Around the world, increasingly erratic weather events and evolving populations are pushing aging sewer systems to the brink, resulting in billions of gallons of combined sewage being dumped into waterways each year or costly programs to mitigate the environmental impact. A growing number of utilities are turning to ‘smart sewer’ technology and smart hardware, like pumps or sensors, to optimize sewer networks while avoiding the need to build new infrastructure. The results are impressive; huge operational and environmental benefits are unlocked by upgrading existing systems and “turning on the lights” underground.
Actionable insights
As water challenges intensify, utilities are realizing that conventional approaches to water infrastructure are not enough to solve challenges like affordability and resilience to climate change. Building bigger is not usually the most sustainable solution for a community. Digital solutions, combined with smart hardware, are helping to improve network visibility, empowering water managers to tackle critical issues more affordably and delivering major water, energy, and cost efficiencies. But often, digital solutions and software are “one-size-fits-all”, delivering data and information that does not take account of full operational and situational information. Similarly, hydraulic models themselves don’t tell the whole story for system operators. The result is that data-rich utilities can struggle to unlock useful operational visibility and guidance at scale. Utilities need actionable insights based on live, dynamic conditions – a must for driving greater efficiency and improved outcomes in a wastewater network.

§ EXTRACTED ENTRIES:
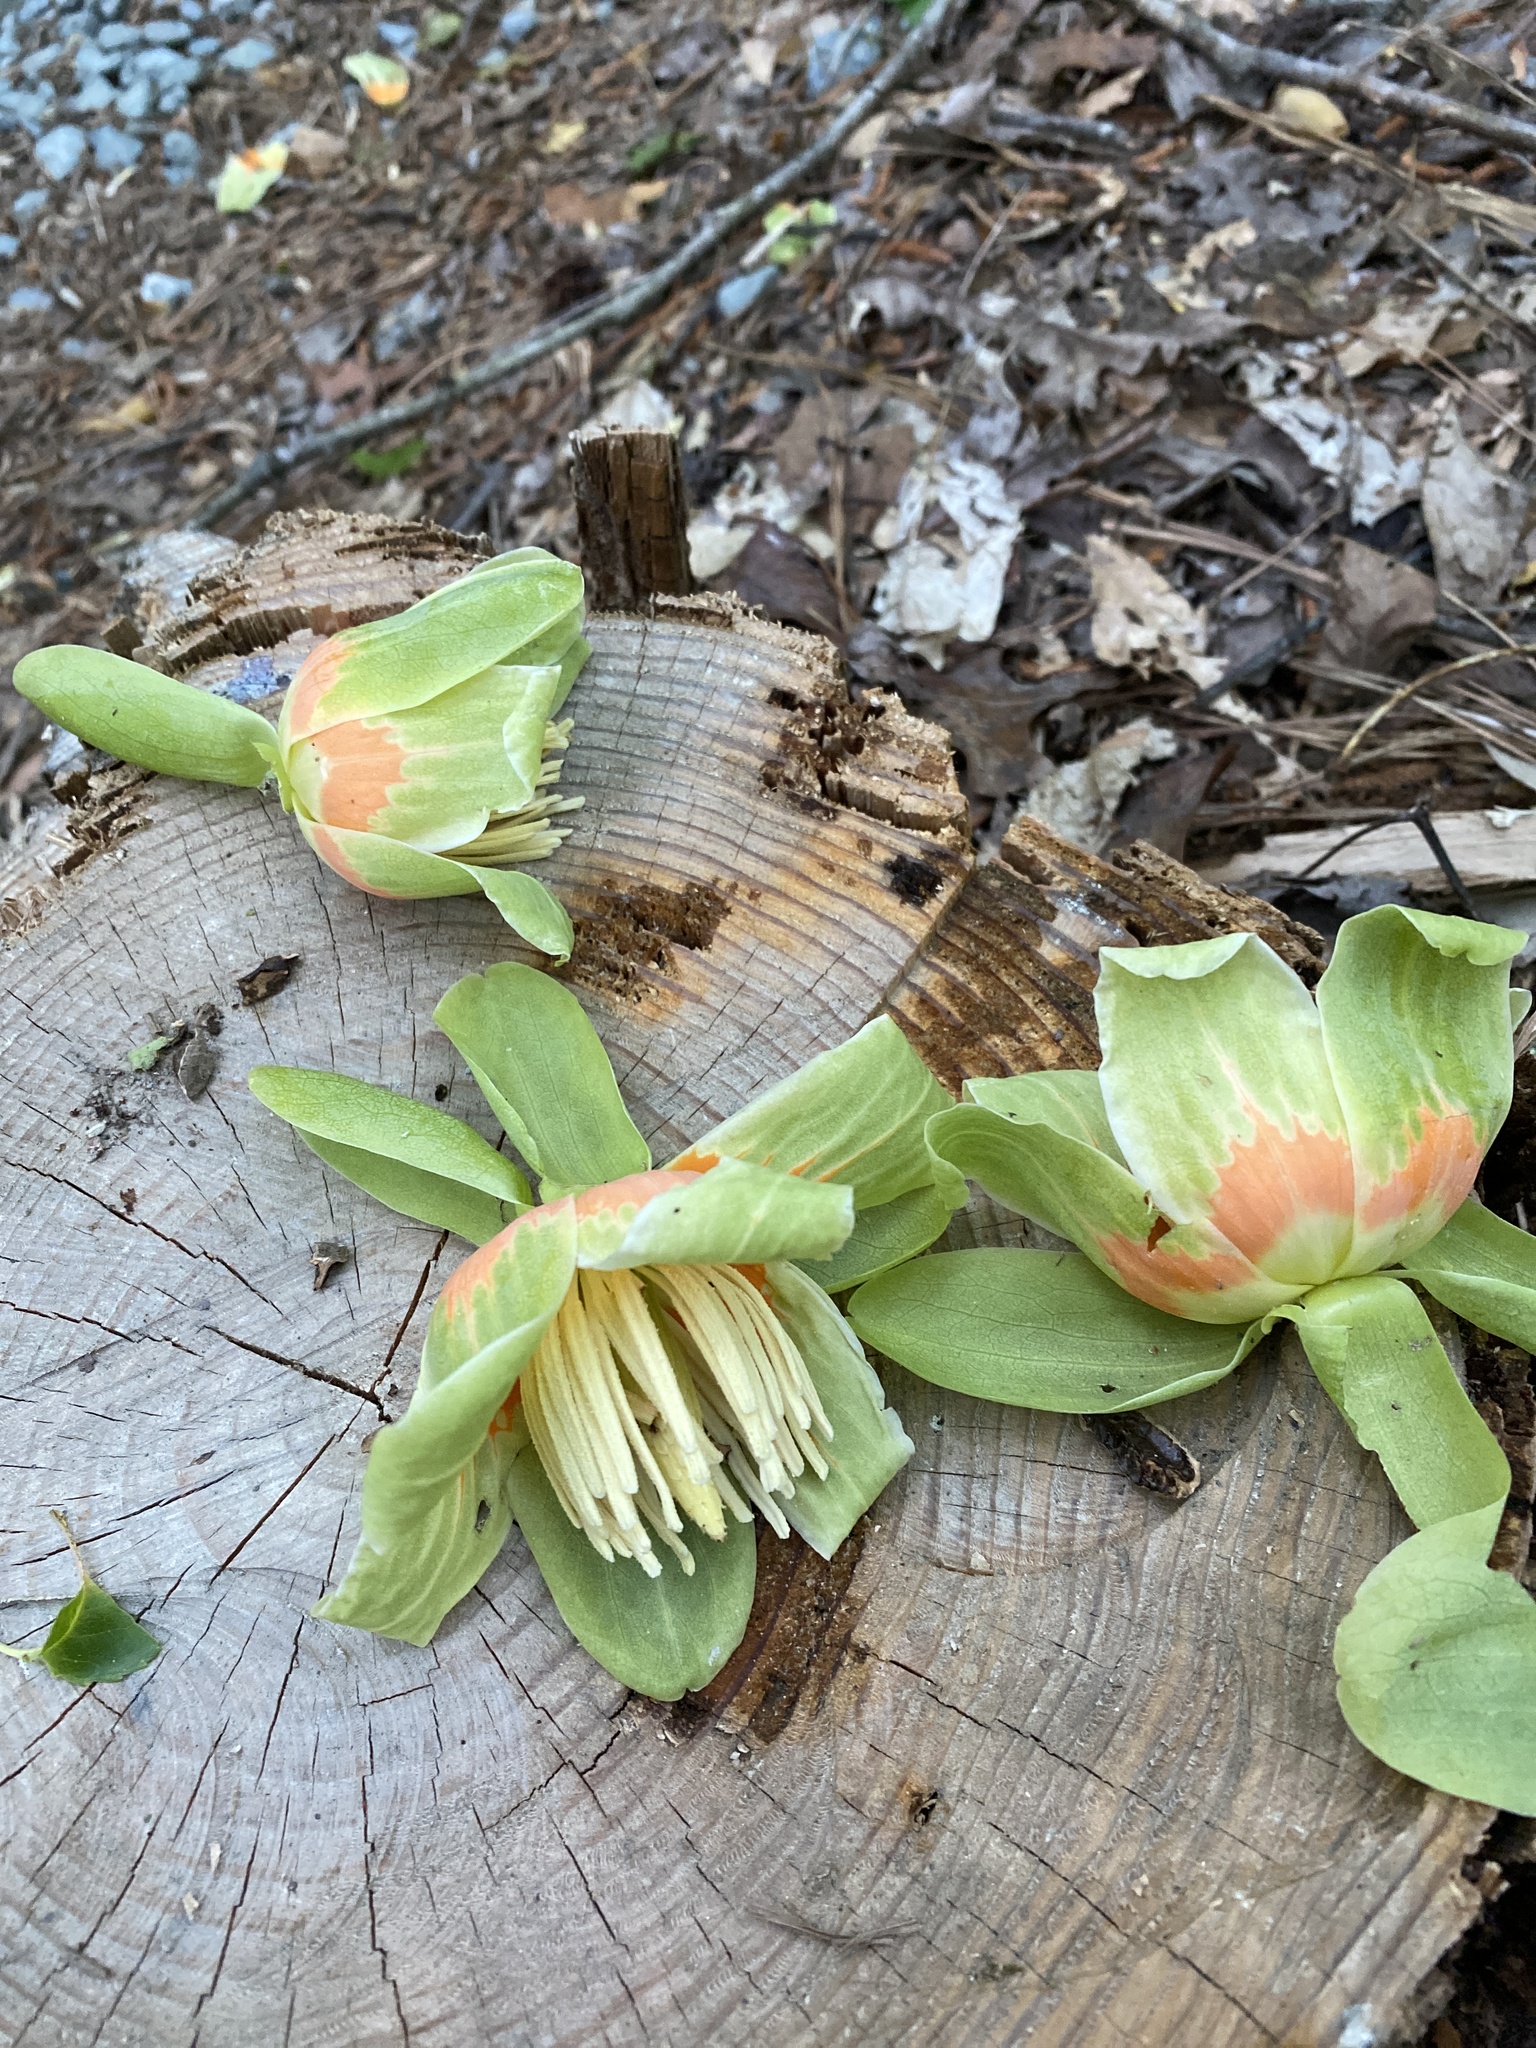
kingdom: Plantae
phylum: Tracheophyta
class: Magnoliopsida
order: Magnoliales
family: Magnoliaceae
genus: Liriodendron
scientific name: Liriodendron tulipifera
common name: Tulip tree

...

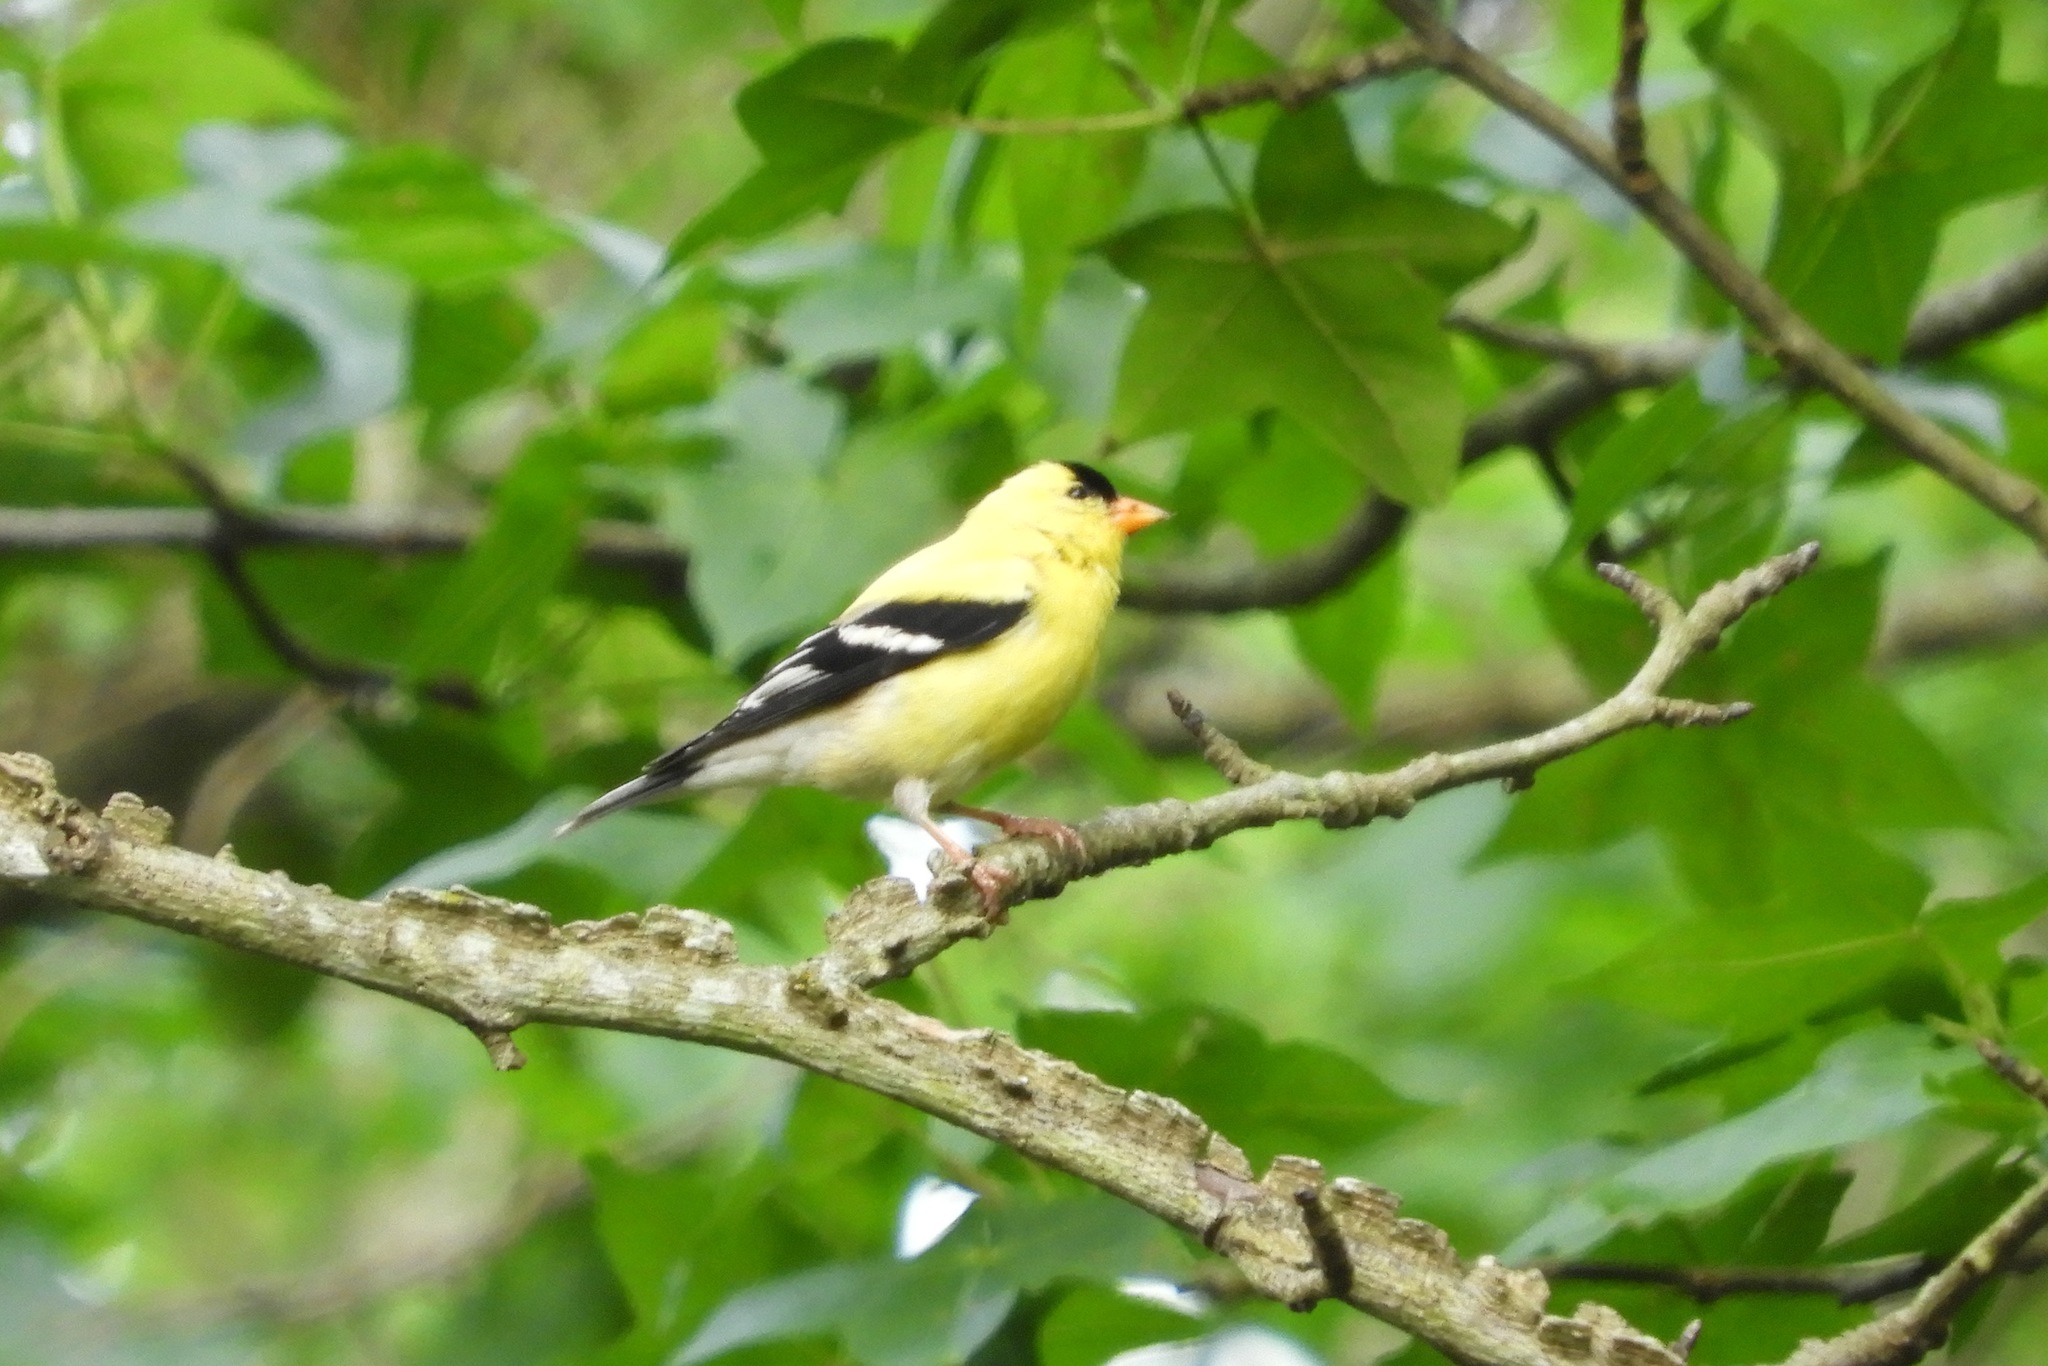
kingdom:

==

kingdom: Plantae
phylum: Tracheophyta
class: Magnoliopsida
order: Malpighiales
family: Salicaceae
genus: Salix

§ DIRECTION: Please continue the passage on smart sewer technology from where it stops. The items have nothing to do with this.

§ EXERCISE RESULT:
Enter smart sewer technology. Using a combination of sensors and a variety of asset and situational data, together with digital twin technology to generate highly accurate predictions, wastewater network optimization technology enables unprecedented visibility and opportunity for coordinated control. These solutions are currently helping utilities around the world to drastically reduce sewer overflows, detect sewer blockages, minimize flooding events, identify sources of infiltration and inflow, and optimize functionality to ensure regulatory compliance – all while minimizing energy consumption. Leveraging existing sewer network assets(smart pumps, actuators, sensors, etc.) and utility system data (SCADA, GIS, collection system models, operator knowledge, etc.), utilities are often able to reduce the need for costly gray infrastructure in the future.
Across the US, in particular, smart sewer technology is playing an increasingly important role in helping to futureproof the 540,000 miles of sewers that are over 60 years old.
$950 million saved
The City of Grand Rapids, Michigan needed to get a better understanding of the infiltration and inflow into its newly separated sanitary sewers to ensure compliance with a local mandate. This mandate allowed them zero overflow events of any kind, except as part of a wet weather event of a magnitude in excess of a 24-hour, 25-year storm. The City needed analytic data to certify performance and understand how the system behaved during a wide variety of wet and dry weather conditions. Prior to gathering this information, the City was presented with a hydraulic report stating that areas of e community were experiencing excessive surcharging and flooding. They suspected otherwise but needed proof for regulators, as mitigation to eliminate the surcharging and flooding was estimated to cost much as $1 billion; a capital expense the city could ill afford.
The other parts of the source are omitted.